Dive Brief:
- A Chicago alderman has said he will not give his approval for a proposed 60-story, high-density, mixed-use city development, effectively killing the project, according to Curbed Chicago.
- Alderman Brendan Reilly said the project, dubbed The Carillon, would cause too much congestion in the area and suggested that project leaders Symmetry Development and the same architectural team that designed the iconic Willis (Sears) Tower, Skidmore Owings & Merrill (SOM), come up with a lower-density, single-use proposal for the site instead.

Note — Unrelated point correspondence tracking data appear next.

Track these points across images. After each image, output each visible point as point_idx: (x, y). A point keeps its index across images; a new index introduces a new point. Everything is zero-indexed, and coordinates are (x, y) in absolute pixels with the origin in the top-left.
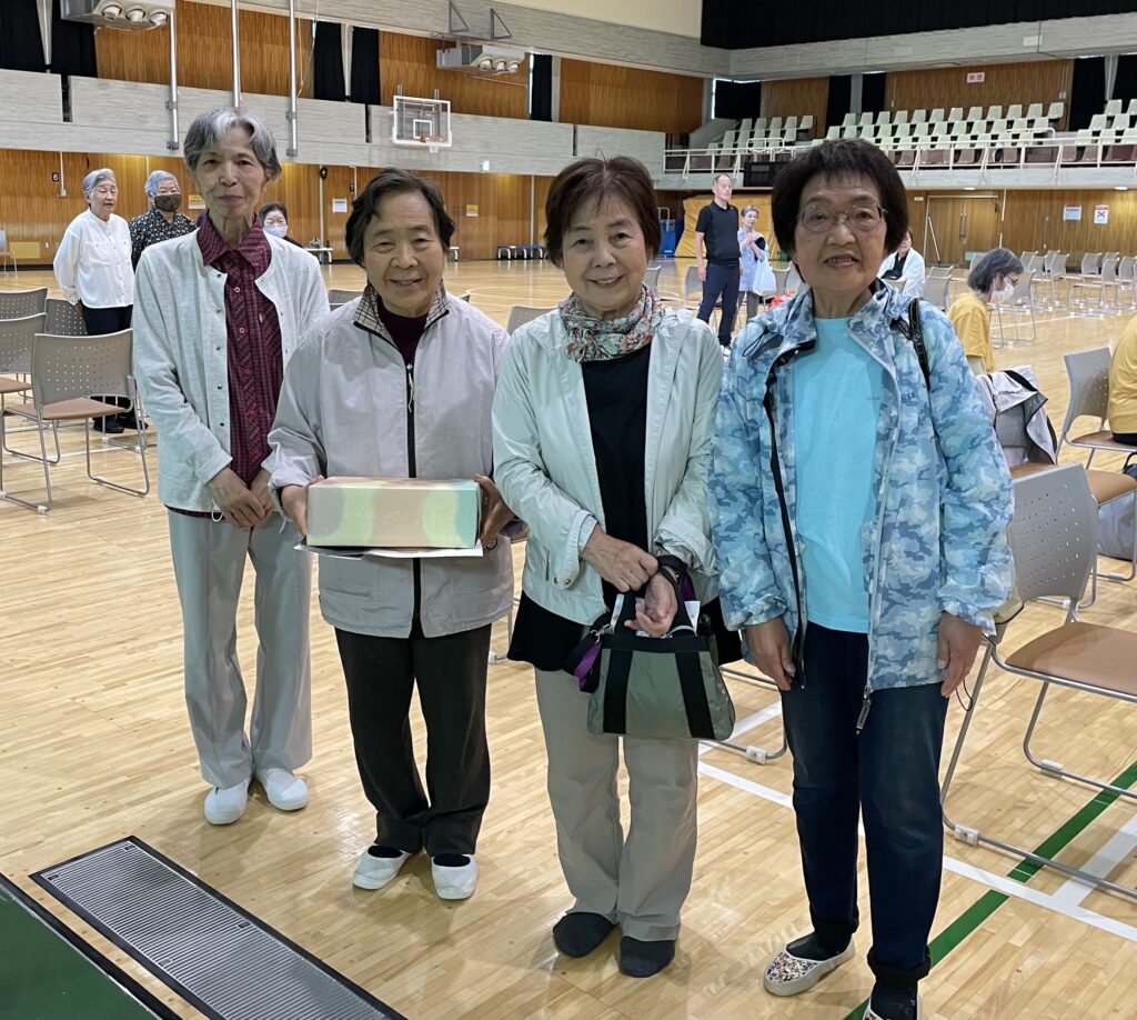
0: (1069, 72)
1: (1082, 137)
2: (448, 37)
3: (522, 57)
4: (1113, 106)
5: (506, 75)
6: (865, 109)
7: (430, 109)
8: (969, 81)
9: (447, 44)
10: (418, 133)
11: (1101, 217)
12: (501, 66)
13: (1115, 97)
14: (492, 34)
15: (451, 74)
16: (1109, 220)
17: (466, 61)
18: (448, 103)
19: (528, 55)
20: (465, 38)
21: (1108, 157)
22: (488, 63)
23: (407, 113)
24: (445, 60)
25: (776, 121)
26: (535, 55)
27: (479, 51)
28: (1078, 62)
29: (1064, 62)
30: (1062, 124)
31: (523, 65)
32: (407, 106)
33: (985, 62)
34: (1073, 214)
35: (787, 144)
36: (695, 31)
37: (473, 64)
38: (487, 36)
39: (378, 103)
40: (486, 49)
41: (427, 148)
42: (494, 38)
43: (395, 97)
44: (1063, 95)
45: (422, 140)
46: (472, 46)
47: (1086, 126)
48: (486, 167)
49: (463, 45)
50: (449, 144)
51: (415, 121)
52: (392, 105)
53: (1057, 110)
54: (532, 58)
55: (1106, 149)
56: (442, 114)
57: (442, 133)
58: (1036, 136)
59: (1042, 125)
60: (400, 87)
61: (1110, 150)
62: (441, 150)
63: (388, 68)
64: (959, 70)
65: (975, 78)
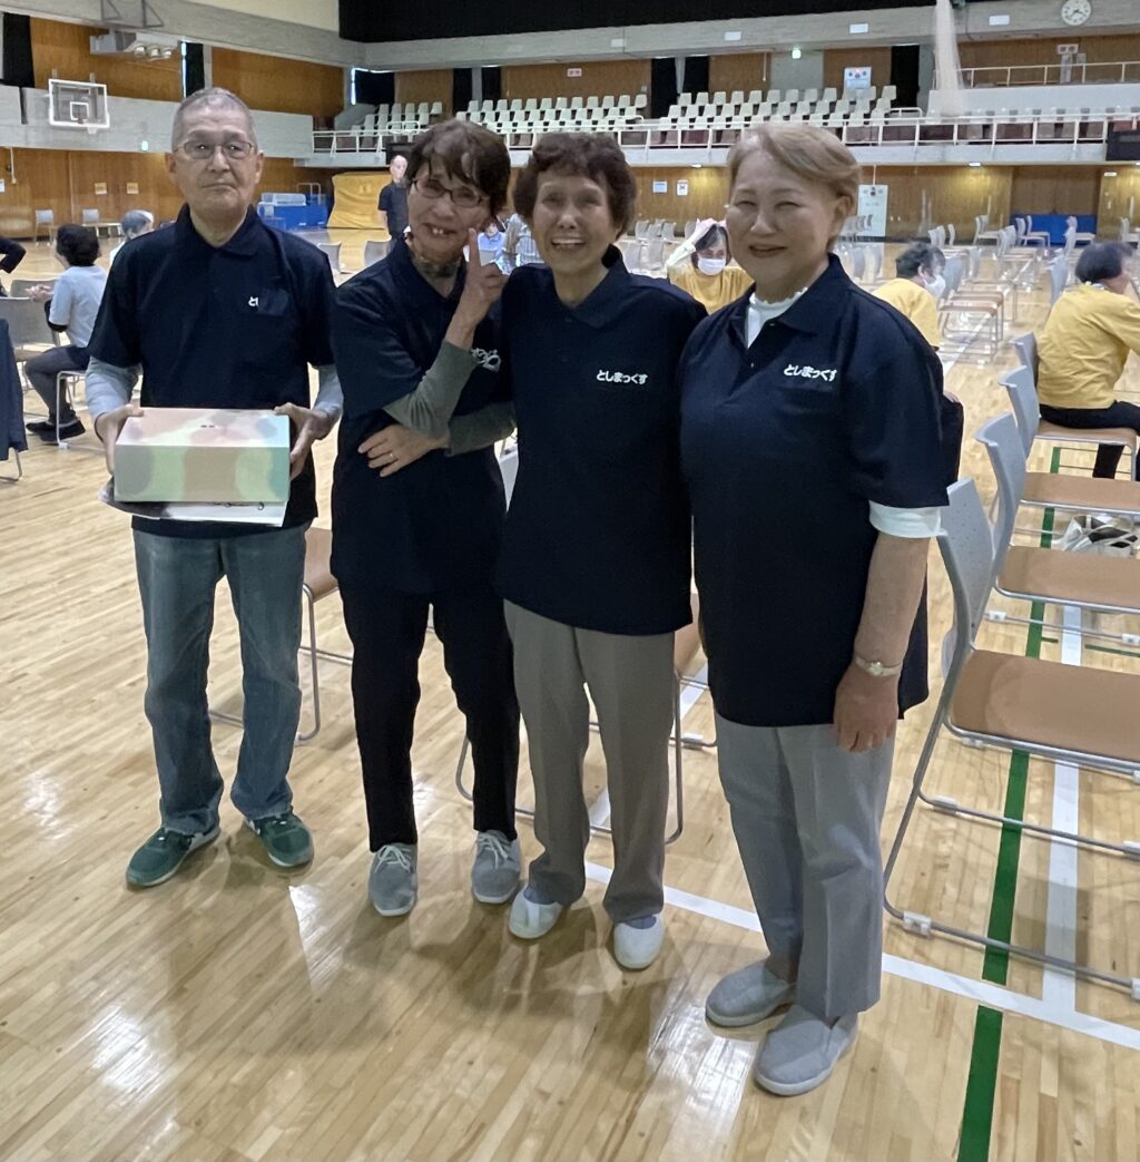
0: (647, 71)
1: (663, 124)
2: (101, 25)
3: (176, 45)
4: (684, 98)
5: (160, 61)
6: (485, 97)
7: (87, 91)
8: (569, 75)
9: (100, 31)
10: (75, 115)
11: (682, 190)
12: (155, 53)
13: (684, 91)
14: (145, 21)
15: (104, 59)
16: (689, 193)
17: (120, 47)
18: (104, 86)
19: (181, 43)
20: (119, 26)
21: (686, 140)
22: (142, 49)
23: (63, 96)
24: (97, 46)
25: (410, 107)
26: (188, 44)
27: (132, 38)
28: (654, 61)
29: (643, 61)
30: (648, 112)
31: (176, 52)
32: (64, 90)
33: (581, 59)
34: (660, 187)
36: (334, 25)
37: (127, 50)
38: (140, 25)
39: (32, 85)
40: (140, 36)
41: (85, 130)
42: (146, 27)
43: (50, 80)
44: (644, 89)
45: (80, 121)
46: (126, 34)
47: (666, 115)
48: (145, 146)
49: (117, 32)
50: (107, 125)
51: (71, 103)
52: (46, 88)
53: (642, 101)
54: (184, 47)
55: (683, 133)
56: (99, 97)
57: (99, 114)
58: (628, 122)
59: (631, 114)
60: (54, 72)
61: (687, 135)
62: (101, 131)
63: (41, 52)
64: (560, 67)
65: (575, 73)
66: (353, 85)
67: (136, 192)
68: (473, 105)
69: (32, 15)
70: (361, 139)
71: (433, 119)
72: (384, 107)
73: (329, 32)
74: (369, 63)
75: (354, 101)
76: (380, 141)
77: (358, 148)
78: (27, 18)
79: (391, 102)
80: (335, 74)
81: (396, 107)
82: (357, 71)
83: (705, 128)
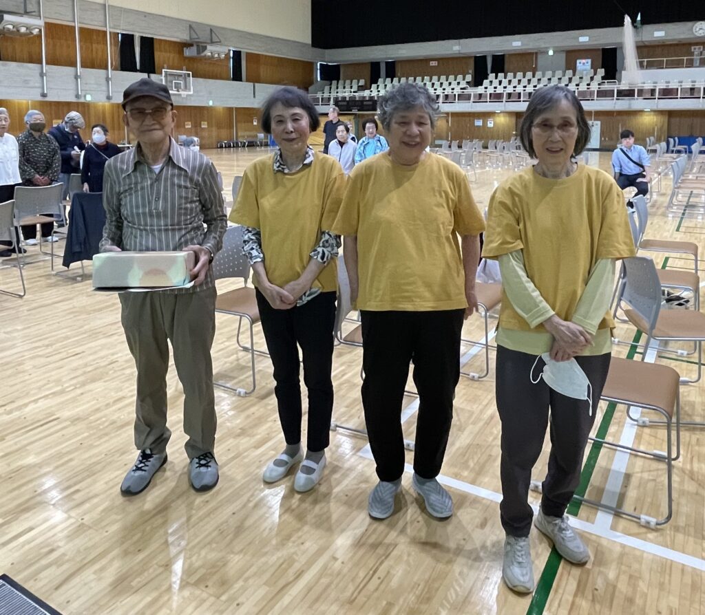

- The three-year project would have included 30,000 square feet of retail space, a 325-car parking garage, almost 250 high-end condominiums and a hotel with 216 rooms and 120 timeshare units.
Dive Insight:
Despite developers' plans to put the parking garage's entrance and exist along a rear alleyway, neighbors and city officials expressed concern about the amount of traffic and the potential for gridlock around the proposed building. Even the prospect of almost 1,400 temporary construction and permanent jobs and a significant amount of extra tax revenue could not garner enough support for the project.
Anti-high-density sentiment has managed this win in an environment of accelerated development in Chicago, but there are several other mixed-use high-rises and major residential projects either underway or scheduled to start construction soon.
A 47-story residential tower with retail space is set to break ground in the city's South Loop area, and, in September, Lendlease and partner CMK Companies started construction on the $1.5 billion Chicago Riverline, a development that will offer up 3,600 for-sale and for-rent condominiums, townhouses and apartments.
While neighborhoods often fight back against individual developments, Los Angeles activists learned a lesson at the ballot box last month when a measure that would have limited development in the city across the board suffered an overwhelming defeat. The Neighborhood Integrity Initiative would have put a two-year moratorium on the zoning changes necessary for high-density projects. Opponents of the measure pointed to the city's housing crisis and said stopping high-density construction would only exacerbate the situation.